* [INFORMATION]:
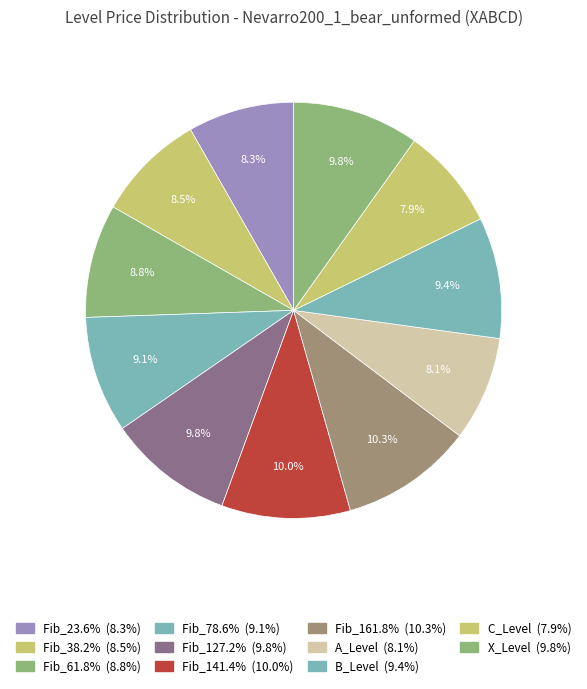

Count the number of slices in the pie.

11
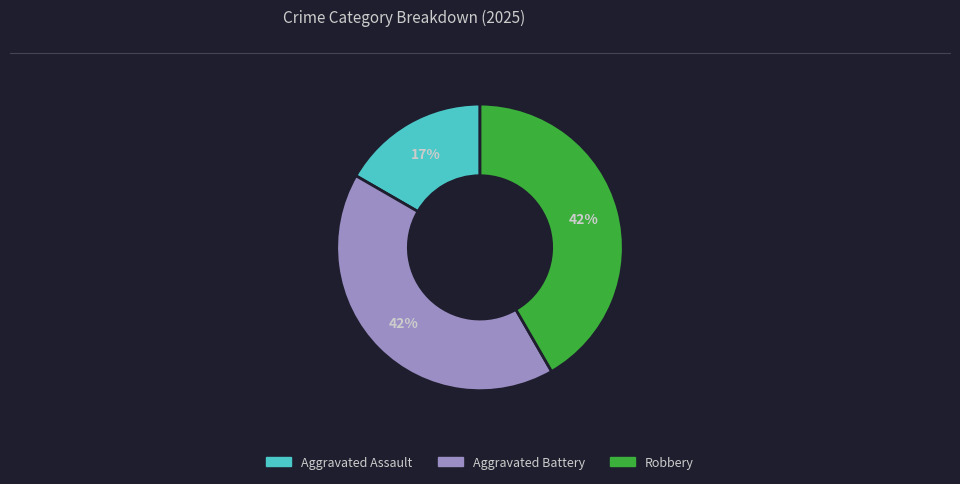

To the nearest percent, what is the difference between the largest and smallest slice percentages?

25%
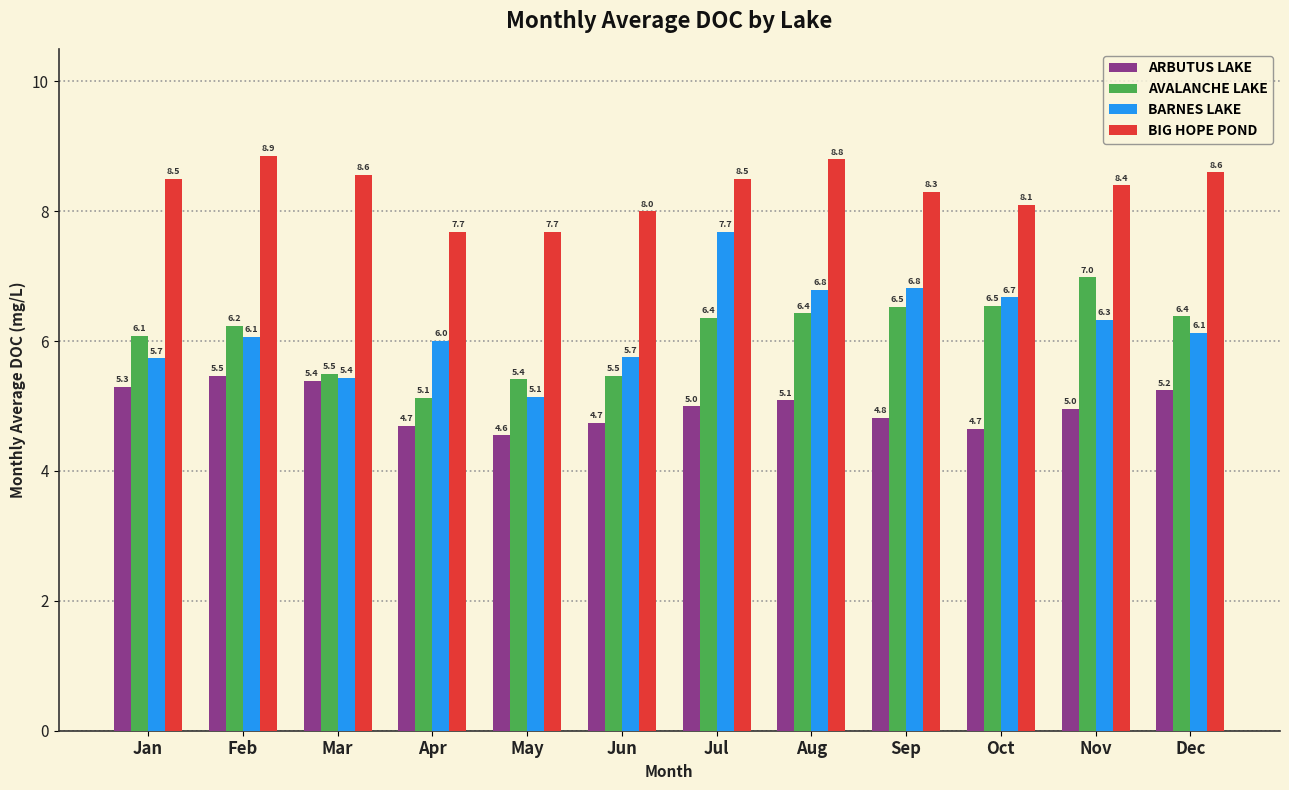

Which series has the largest total across all categories?

BIG HOPE POND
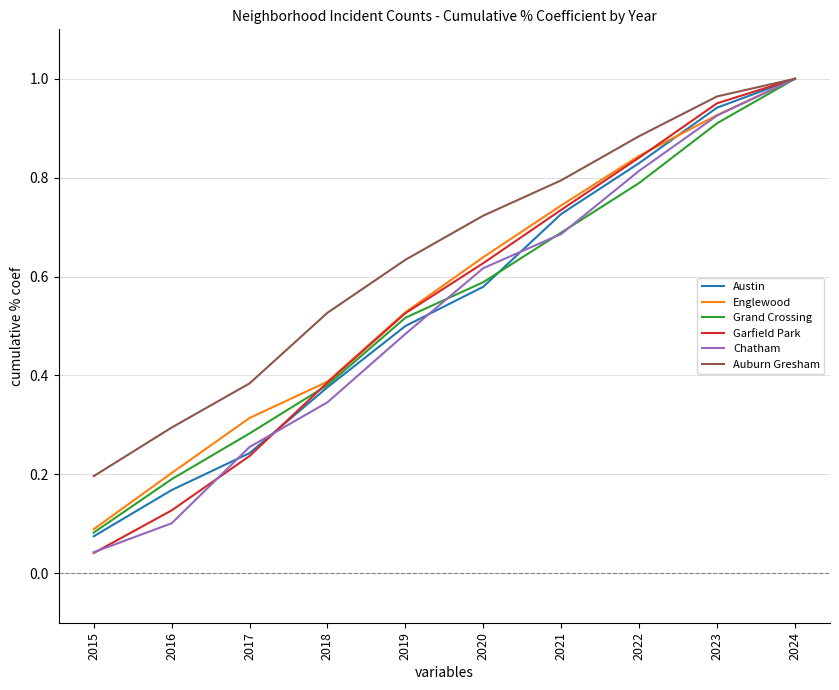

How many distinct data groups are displayed?

6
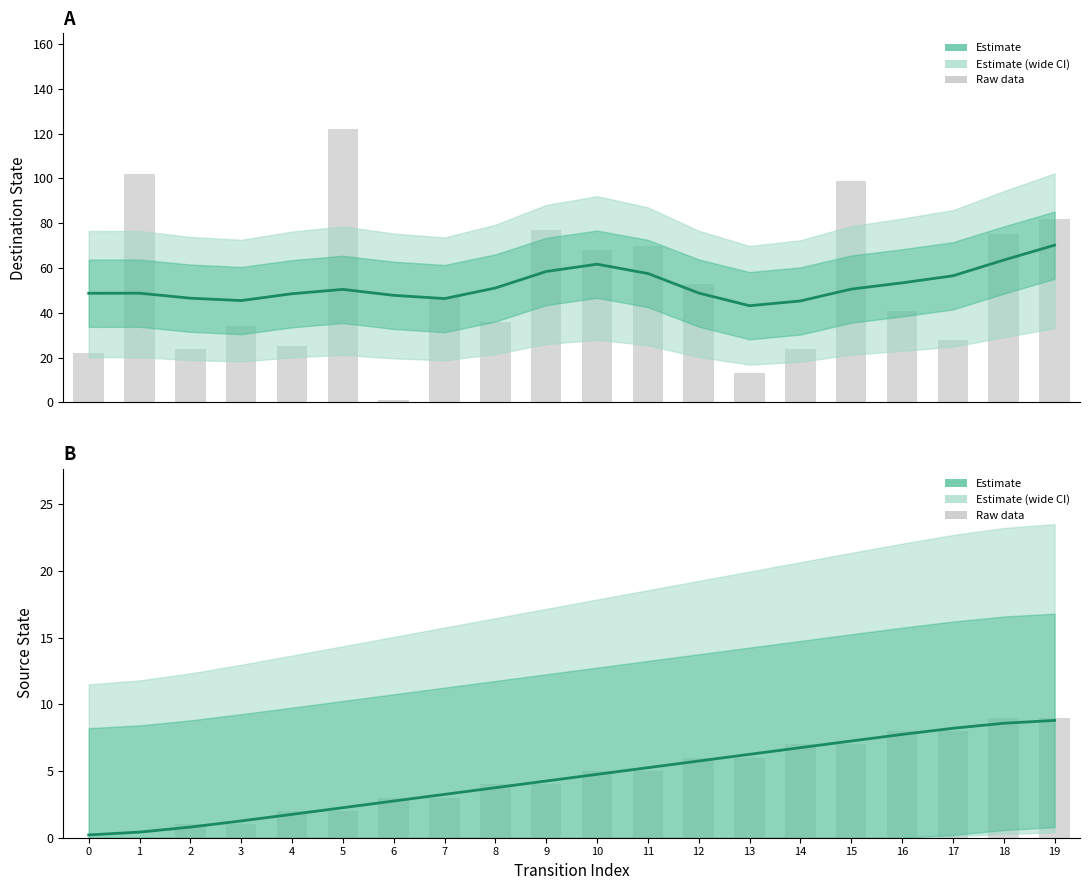

Is it true that the value at 5 is 2.3?

True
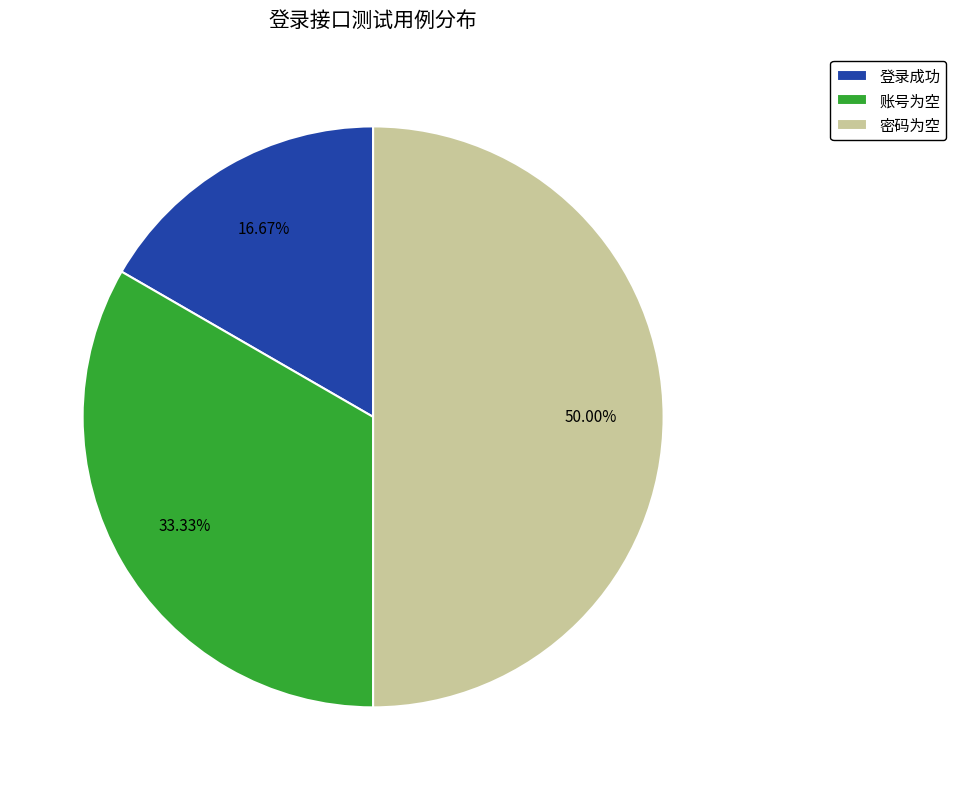

The 账号为空 slice represents 33% of the pie. True or false?

True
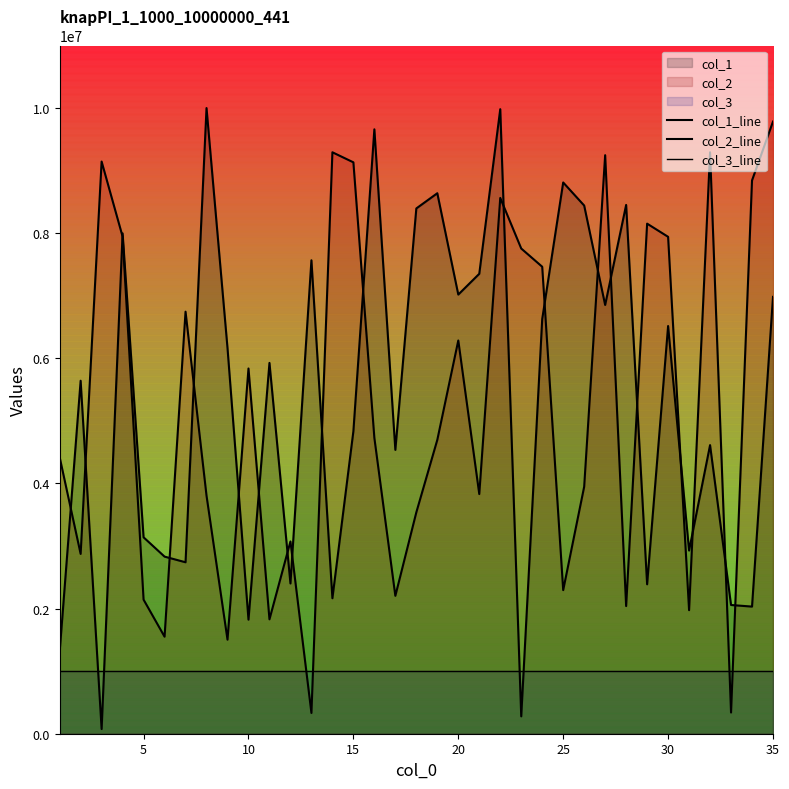

True or false: col_2_line has a value of 14000039 at 30.

False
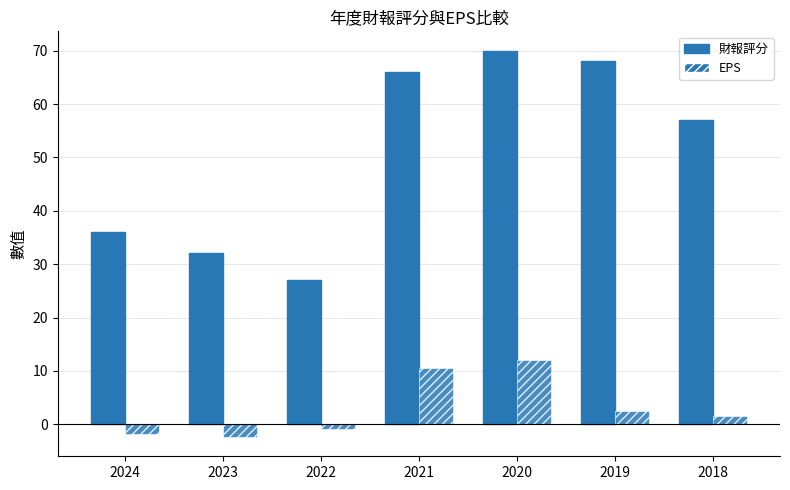

How many values in the 財報評分 series are below 57?

3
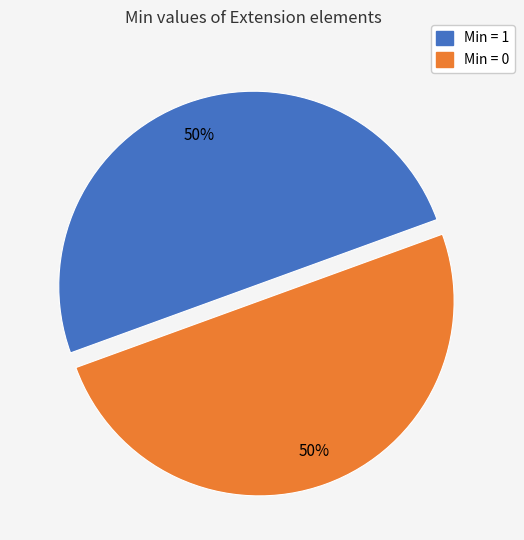

Do Min = 1 and Min = 0 together represent more than half of the pie?

Yes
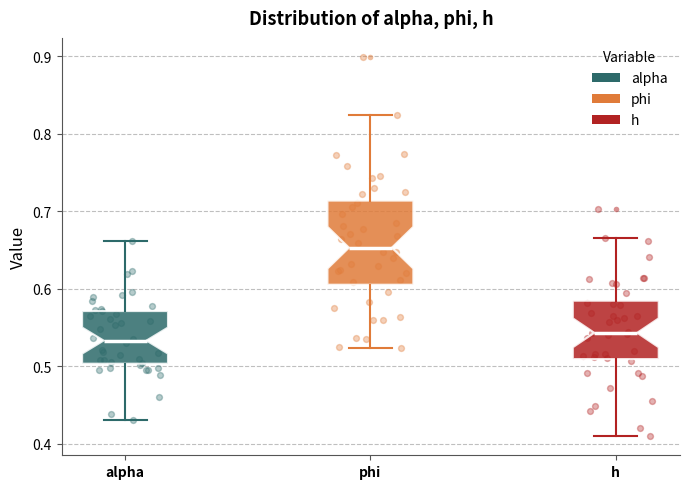

Reading left to right, transcribe this box plot: for each box, give where its median line is, the range the box spans, and where its two whiskers end, as read against the y-axis. The values are not printed on the chart, so give them approximately, as read against the axis.

alpha: median 0.53, box 0.50 to 0.57, whiskers 0.43 to 0.66
phi: median 0.65, box 0.61 to 0.71, whiskers 0.52 to 0.82
h: median 0.54, box 0.51 to 0.58, whiskers 0.41 to 0.67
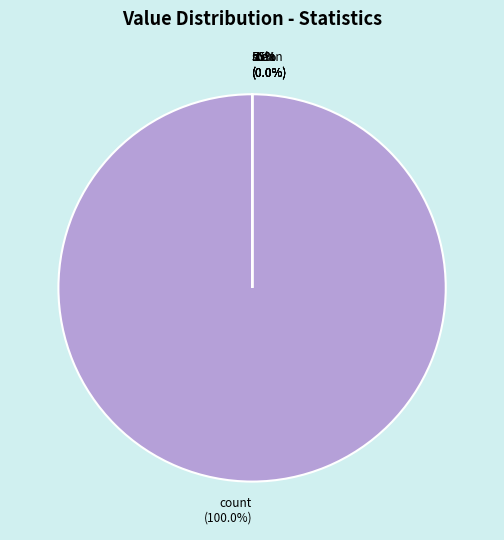

What is the largest slice in the pie chart?

count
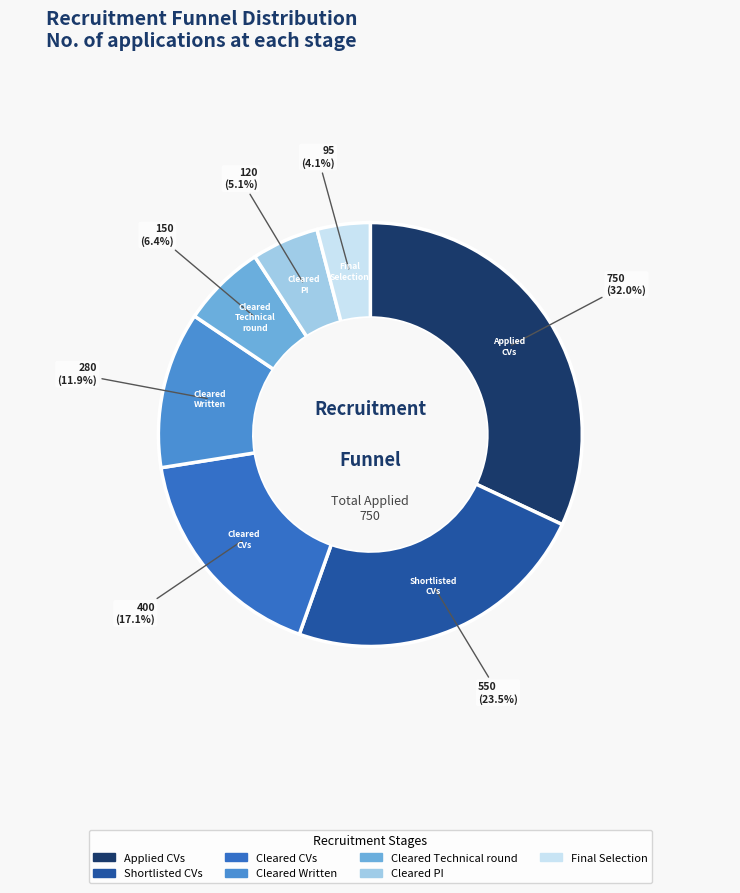

Is it true that Cleared CVs is 17% of the pie?

True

* [WHAT YOU WILL DO]:
Render the listing above as a numbered list with one line per entry, skipping blank lines and leaving out the picture lines.

* [ANSWER BELOW]:
1. Count the number of slices in the pie.
2. 11
3. To the nearest percent, what is the difference between the largest and smallest slice percentages?
4. 25%
5. Which series has the largest total across all categories?
6. BIG HOPE POND
7. How many distinct data groups are displayed?
8. 6
9. Is it true that the value at 5 is 2.3?
10. True
11. The 账号为空 slice represents 33% of the pie. True or false?
12. True
13. True or false: col_2_line has a value of 14000039 at 30.
14. False
15. How many values in the 財報評分 series are below 57?
16. 3
17. Do Min = 1 and Min = 0 together represent more than half of the pie?
18. Yes
19. Reading left to right, transcribe this box plot: for each box, give where its median line is, the range the box spans, and where its two whiskers end, as read against the y-axis. The values are not printed on the chart, so give them approximately, as read against the axis.
20. alpha: median 0.53, box 0.50 to 0.57, whiskers 0.43 to 0.66
21. phi: median 0.65, box 0.61 to 0.71, whiskers 0.52 to 0.82
22. h: median 0.54, box 0.51 to 0.58, whiskers 0.41 to 0.67
23. What is the largest slice in the pie chart?
24. count
25. Is it true that Cleared CVs is 17% of the pie?
26. True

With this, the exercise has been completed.